# A girl coasts down a hill on a sled, reaching a level surface at the bottom with a speed of 6.7 m/s. The coefficient of kinetic friction between runners and snow is 0.038, and the girl and sled together weigh 603 N. The acceleration of gravity is 9.8 m/s2 .

How far does the sled travel on the level surface before coming to a rest?

## To find the distance the sled travels on the level surface before coming to a rest, we need to use the concept of work and energy.

The work done by the force of kinetic friction will eventually bring the sled to a stop. The work done is equal to the change in kinetic energy.
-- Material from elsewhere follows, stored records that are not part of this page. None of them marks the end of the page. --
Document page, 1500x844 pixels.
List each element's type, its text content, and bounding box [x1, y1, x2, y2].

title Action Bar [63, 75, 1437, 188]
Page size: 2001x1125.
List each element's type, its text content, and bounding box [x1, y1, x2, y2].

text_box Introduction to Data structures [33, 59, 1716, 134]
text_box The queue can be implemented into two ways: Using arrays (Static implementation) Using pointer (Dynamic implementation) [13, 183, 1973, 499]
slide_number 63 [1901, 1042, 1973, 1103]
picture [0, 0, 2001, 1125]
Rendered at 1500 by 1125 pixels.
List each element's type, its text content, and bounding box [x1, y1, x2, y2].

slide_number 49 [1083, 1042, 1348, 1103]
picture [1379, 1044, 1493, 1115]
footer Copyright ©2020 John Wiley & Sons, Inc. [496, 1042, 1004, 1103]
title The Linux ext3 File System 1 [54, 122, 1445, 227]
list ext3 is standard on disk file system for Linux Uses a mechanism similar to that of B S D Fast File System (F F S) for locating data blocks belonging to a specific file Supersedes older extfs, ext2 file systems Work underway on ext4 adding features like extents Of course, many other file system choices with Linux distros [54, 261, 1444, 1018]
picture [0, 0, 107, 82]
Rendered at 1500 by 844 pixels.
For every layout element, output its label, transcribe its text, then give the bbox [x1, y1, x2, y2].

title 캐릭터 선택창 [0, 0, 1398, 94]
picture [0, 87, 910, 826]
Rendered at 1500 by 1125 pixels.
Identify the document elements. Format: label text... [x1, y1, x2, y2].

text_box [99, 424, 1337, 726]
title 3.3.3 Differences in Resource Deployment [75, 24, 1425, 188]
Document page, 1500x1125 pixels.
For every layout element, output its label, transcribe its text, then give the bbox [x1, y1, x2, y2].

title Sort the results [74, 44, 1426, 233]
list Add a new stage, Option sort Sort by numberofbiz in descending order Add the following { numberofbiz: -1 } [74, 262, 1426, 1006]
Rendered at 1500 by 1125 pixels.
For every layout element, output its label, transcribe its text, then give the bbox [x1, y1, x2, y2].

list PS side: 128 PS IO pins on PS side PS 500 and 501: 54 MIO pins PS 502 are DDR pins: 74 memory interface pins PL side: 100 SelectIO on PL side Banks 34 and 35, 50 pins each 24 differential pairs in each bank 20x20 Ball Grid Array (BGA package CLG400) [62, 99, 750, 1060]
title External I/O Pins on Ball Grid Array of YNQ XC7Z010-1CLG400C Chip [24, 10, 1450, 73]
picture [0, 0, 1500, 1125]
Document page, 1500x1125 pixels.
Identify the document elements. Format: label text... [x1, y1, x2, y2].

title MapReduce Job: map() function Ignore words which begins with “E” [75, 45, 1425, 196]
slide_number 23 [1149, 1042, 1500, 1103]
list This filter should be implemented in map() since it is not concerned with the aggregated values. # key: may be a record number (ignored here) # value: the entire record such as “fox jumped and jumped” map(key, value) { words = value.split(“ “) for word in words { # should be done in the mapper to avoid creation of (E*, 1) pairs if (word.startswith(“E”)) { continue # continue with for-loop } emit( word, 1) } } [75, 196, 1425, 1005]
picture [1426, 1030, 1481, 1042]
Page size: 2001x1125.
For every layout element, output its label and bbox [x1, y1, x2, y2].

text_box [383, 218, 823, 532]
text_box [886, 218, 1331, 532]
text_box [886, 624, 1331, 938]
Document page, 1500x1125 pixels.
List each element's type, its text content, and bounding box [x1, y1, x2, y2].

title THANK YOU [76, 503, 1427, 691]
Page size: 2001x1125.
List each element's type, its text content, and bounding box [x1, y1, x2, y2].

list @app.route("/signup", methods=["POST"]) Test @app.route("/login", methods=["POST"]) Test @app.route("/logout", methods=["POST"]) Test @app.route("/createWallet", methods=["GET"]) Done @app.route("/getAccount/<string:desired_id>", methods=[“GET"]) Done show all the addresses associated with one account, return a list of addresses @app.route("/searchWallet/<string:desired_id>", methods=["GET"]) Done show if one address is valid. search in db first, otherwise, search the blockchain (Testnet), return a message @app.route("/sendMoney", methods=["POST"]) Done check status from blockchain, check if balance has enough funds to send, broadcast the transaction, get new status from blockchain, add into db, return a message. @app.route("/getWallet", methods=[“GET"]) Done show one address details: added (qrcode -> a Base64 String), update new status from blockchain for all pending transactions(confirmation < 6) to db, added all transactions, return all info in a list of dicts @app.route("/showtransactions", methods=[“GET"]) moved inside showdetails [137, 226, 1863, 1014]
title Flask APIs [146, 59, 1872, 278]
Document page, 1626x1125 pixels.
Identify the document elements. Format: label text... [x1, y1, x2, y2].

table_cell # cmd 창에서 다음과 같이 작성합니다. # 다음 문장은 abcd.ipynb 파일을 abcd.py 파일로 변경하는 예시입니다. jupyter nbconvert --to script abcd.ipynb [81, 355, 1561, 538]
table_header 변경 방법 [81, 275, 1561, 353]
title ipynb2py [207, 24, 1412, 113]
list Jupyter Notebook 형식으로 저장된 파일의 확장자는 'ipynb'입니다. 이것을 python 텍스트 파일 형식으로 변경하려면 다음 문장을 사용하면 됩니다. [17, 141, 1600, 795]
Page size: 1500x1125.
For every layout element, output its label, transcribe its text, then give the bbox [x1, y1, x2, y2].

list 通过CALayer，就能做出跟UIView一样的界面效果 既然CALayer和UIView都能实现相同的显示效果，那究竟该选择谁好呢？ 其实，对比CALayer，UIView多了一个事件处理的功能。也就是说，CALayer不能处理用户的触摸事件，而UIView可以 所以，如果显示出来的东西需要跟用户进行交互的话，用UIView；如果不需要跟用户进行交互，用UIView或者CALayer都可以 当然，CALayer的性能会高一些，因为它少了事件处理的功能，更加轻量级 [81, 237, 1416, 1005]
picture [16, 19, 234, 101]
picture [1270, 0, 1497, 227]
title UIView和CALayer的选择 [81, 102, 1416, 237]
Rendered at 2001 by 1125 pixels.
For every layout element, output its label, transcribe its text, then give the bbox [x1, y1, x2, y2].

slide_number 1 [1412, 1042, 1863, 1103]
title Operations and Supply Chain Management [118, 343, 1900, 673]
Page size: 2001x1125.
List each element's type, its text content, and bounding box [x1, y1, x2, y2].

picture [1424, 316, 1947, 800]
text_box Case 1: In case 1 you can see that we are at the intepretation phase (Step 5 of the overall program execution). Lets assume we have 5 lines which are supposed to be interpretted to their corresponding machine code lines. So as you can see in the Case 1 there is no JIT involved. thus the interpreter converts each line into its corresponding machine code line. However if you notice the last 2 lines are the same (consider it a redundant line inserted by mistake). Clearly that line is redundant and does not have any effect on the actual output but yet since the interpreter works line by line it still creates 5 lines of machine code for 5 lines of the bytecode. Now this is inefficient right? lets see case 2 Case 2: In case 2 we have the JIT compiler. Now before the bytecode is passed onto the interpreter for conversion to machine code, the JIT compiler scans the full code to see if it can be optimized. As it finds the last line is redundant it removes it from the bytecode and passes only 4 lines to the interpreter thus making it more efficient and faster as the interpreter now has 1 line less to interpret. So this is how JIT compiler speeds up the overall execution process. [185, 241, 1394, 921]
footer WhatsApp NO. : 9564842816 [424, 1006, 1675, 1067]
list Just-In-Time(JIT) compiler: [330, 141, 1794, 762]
Let's break down the steps to find the distance.

Step 1: Find the initial kinetic energy

The initial kinetic energy (K1) of the sled can be determined using the formula:

K1 = 1/2 * m * v^2

Given:

Mass of the girl and sled (m) = 603 N / 9.8 m/s^2 (weight divided by acceleration due to gravity)

Initial velocity (v) = 6.7 m/s

Plugging in the values:

K1 = 1/2 * (603 N / 9.8 m/s^2) * (6.7 m/s)^2

Step 2: Find the work done by the force of kinetic friction

The work done by the force of kinetic friction can be calculated using the formula:

Work = force of kinetic friction * distance

Given:

Coefficient of kinetic friction (µ) = 0.038

The force of kinetic friction (F) can be calculated using the formula:

F = µ * normal force

The normal force (N) is equal to the weight of the girl and sled, which is 603 N.

Plugging in the values:

F = 0.038 * 603 N

Now, we need to find the distance (d) that the sled travels.

Step 3: Use the work-energy principle

According to the work-energy principle, the work done by the force of kinetic friction is equal to the change in kinetic energy:

Work = ∆K = K1 - K2

Since the sled comes to rest, K2 (final kinetic energy) is equal to zero.

Setting up the equation:

Work = 0 - K1

Step 4: Find the distance (d)

Using the formula for work:

Work = force of kinetic friction * distance

Plugging in the values:

0.038 * 603 N * d = -K1

Rearranging the equation to solve for d:

d = -K1 / (0.038 * 603 N)

Now, calculate the distance (d) by substituting the value of K1 into the equation.

Note: Since the negative sign indicates that the force and displacement are in opposite directions, we can ignore it here as we are only interested in the magnitude of the distance.

Once you calculate the value, you will have the distance the sled travels on the level surface before coming to rest.